OBJECTIF DE L'EXERCICE:
Relevez toutes les personnes désignées par leur nom dans le texte étudié sur la maigreur des mannequins.
---- TEXTE ÉTUDIÉ
Les décrets d'application sont enfin parus vendredi au «Journal officiel» après être restés des mois coincés au vestiaire, comme nous le révélions en janvier dans nos colonnes. «Je suis très content, c'est une vraie avancée, il aura fallu beaucoup de force de conviction après des débats compliqués pour convaincre le milieu de la mode, pourtant très réticent», explique l'ex-député PS Olivier Véran, rapporteur de la loi à l'Assemblée nationale.

«La pression sociétale, c'est encore plus fort»

«Je pense que cela a contribué au changement des mentalités. On ne regarde plus ailleurs dorénavant. Ma boîte mail explose d'alertes sur des mannequins trop maigres. Aujourd'hui, je crois que cette image renvoyée par les marques est ringarde et détestée par le grand public. La maigreur va disparaître des podiums», martèle l'homme politique. «Légiférer, c'est important, mais la pression sociétale c'est encore plus fort», conclut-il. Difficile en effet pour les marques de mode qui vendent du glamour de choquer les gens avec des images de maigreur extrême.

Du côté des professionnels que nous avons contactés, c'est l'omerta qui prédomine. Sur huit agences, sept «ne sont pas habilitées à répondre». «Ça vient juste de sortir», semble découvrir une responsable d'agence jointe au téléphone pour justifier son absence de position officielle. Une seule annonce avoir pris les devants. «On est comme des agents immobiliers, on s'adapte au marché et à ses règles. Il faudrait plutôt demander aux stylistes pourquoi ils veulent des filles maigres», confie une agente sous couvert d'anonymat. «Chez nous, dès qu'une fille arrive, on ne peut pas la faire travailler si elle n'a pas passé la visite médicale. Mais il faut avouer que c'est parfois difficile d'avoir un rendez-vous», précise-t-elle.

La mesure s'applique aux autres pays d'Europe, Russie et Ukraine comprises

Lorsqu'ils exercent en France, cette mesure s'applique aussi aux mannequins de tout autre pays de l'espace économique européen, y compris la Russie et l'Ukraine, d'où sont originaires beaucoup de top-modèles en vogue. Une vraie révolution. «La profession a été associée à la rédaction de ces textes et donc informée en amont», précise le ministère.

«Pour la haute couture, on ne veut pas des filles, on veut des cintres !» s'exclame Clio Pajczer, ex-mannequin spécialisé dans les maillots de bain aujourd'hui reconverti en chroniqueuse télé. «Il était temps que ça s'arrête. Moi aussi j'ai été conditionnée au début de ma carrière. Résultat, à 14 ans, je ne pesais plus que 45 kg pour 1,71 m alors qu'auparavant j'étais athlétique. Cette loi est donc une bonne nouvelle pour les ados qui scrutent les canons de beauté dictés par les podiums», confie la trentenaire.

Victoire Maçon Dauxerre, ex-mannequin couture, auteur de «Jamais assez maigre» (Ed. les Arènes), un livre sur son combat contre l'anorexie, appelle à encore plus de vigilance : «Un certificat médical de deux ans est inutile et absurde. Le contrôle doit être régulier dans les agences et les Fashion Weeks», insiste-t-elle.
--------
---- DONNÉES À EXAMINER
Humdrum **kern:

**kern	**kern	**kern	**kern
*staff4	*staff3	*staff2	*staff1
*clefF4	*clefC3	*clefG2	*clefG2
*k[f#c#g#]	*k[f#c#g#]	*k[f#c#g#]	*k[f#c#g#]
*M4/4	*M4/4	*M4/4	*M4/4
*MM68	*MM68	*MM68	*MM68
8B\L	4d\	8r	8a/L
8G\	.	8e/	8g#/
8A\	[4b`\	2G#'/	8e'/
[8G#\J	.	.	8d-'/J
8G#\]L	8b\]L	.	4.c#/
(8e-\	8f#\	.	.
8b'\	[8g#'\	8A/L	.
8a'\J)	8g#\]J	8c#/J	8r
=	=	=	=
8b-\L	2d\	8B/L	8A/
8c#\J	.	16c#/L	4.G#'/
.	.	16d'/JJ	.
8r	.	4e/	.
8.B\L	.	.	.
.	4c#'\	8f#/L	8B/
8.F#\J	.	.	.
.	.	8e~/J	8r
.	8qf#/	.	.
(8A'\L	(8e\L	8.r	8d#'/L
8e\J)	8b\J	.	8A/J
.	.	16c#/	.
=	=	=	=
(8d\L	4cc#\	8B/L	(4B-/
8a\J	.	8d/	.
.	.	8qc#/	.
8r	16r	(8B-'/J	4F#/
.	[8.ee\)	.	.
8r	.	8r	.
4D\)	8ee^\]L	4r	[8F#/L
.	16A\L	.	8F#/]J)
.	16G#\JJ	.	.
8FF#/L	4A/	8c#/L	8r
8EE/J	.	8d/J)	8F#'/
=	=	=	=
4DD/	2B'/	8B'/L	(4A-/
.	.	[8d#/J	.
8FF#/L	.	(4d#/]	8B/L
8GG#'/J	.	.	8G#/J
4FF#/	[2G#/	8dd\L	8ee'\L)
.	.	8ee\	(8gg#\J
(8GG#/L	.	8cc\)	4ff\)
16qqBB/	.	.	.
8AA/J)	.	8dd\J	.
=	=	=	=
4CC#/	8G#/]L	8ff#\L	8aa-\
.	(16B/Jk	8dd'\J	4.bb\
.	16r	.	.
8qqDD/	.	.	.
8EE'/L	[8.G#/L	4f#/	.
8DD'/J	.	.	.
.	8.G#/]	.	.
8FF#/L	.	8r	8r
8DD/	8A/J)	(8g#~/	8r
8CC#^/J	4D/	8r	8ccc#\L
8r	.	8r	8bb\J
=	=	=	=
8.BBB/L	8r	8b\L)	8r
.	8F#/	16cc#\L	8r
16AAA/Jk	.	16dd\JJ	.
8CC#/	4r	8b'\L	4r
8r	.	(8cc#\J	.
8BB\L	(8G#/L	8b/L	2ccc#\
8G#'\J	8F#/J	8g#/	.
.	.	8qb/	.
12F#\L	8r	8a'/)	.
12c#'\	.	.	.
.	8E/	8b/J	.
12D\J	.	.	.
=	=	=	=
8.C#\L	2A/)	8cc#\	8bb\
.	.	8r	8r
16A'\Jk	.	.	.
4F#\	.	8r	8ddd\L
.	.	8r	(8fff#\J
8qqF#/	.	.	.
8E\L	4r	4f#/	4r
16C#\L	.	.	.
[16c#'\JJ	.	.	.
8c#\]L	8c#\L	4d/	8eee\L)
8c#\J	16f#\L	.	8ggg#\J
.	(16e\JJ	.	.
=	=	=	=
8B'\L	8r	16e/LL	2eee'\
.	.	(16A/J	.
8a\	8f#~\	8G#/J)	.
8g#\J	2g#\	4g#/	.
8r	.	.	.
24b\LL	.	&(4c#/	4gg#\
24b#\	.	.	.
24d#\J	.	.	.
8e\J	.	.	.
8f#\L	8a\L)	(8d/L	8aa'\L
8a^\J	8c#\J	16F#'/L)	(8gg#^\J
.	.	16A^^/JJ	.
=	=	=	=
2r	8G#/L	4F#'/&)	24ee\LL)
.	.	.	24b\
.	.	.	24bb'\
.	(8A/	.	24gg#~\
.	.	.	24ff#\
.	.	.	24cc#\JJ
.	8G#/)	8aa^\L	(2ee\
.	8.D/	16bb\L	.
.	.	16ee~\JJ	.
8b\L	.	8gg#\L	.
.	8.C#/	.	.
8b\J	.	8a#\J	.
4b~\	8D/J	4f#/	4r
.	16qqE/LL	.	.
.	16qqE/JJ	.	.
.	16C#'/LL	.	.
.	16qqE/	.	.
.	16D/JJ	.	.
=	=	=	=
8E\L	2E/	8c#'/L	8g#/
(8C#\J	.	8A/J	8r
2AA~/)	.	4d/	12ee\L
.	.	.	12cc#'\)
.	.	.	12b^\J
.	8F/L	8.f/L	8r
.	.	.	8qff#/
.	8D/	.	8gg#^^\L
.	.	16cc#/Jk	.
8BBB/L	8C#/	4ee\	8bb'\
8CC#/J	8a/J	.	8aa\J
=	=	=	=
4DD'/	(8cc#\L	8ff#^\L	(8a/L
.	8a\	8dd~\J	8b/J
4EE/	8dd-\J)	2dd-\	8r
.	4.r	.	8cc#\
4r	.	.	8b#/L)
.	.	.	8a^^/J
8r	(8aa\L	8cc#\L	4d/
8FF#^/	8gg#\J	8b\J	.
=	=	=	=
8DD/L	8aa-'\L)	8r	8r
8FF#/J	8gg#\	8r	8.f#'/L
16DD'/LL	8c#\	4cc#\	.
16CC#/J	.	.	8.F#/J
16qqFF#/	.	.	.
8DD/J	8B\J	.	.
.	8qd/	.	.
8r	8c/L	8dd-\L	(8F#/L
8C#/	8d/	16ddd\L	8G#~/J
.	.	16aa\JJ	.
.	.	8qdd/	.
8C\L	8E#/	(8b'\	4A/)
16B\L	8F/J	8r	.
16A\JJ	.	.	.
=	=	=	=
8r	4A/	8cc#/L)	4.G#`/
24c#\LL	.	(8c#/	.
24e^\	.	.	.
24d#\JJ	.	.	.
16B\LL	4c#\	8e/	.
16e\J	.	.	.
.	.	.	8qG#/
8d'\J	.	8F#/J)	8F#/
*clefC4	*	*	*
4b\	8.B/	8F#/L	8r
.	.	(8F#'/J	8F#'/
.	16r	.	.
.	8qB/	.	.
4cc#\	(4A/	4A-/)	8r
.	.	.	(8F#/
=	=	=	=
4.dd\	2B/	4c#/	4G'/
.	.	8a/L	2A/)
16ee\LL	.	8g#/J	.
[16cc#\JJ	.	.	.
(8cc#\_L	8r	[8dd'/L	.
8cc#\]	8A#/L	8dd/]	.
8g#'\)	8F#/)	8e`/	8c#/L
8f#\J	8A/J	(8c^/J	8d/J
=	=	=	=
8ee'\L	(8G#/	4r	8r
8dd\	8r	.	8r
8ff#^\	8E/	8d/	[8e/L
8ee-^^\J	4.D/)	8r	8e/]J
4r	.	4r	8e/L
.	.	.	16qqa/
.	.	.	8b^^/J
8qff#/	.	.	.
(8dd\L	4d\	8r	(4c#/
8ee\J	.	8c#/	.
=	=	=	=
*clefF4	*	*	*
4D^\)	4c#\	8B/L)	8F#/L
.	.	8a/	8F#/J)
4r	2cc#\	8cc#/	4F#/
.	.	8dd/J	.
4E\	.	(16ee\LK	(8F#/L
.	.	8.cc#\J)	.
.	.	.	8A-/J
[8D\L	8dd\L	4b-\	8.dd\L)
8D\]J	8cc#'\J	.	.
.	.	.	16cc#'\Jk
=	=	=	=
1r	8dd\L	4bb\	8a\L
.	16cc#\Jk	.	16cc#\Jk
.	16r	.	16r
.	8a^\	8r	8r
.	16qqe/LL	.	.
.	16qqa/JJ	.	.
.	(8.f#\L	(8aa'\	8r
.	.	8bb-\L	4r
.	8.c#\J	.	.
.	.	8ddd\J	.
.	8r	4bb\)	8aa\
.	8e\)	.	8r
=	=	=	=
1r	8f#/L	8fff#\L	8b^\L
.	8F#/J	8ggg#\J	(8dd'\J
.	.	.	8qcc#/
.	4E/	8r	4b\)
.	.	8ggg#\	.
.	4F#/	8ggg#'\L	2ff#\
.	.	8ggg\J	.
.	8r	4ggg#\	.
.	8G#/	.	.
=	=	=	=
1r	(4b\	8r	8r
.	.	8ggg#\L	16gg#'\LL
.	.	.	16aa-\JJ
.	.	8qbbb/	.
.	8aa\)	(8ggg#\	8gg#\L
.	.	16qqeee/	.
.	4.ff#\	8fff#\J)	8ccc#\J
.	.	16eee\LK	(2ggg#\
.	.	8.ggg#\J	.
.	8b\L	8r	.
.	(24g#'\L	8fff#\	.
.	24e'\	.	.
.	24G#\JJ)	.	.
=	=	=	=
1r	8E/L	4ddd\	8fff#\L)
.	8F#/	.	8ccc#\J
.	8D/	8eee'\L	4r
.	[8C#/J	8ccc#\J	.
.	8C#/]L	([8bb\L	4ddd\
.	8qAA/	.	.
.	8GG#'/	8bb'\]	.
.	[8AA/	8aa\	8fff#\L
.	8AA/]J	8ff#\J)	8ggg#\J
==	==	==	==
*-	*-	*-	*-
--------
CORRIGÉ:
- Olivier Véran
- Clio Pajczer
- Victoire Maçon Dauxerre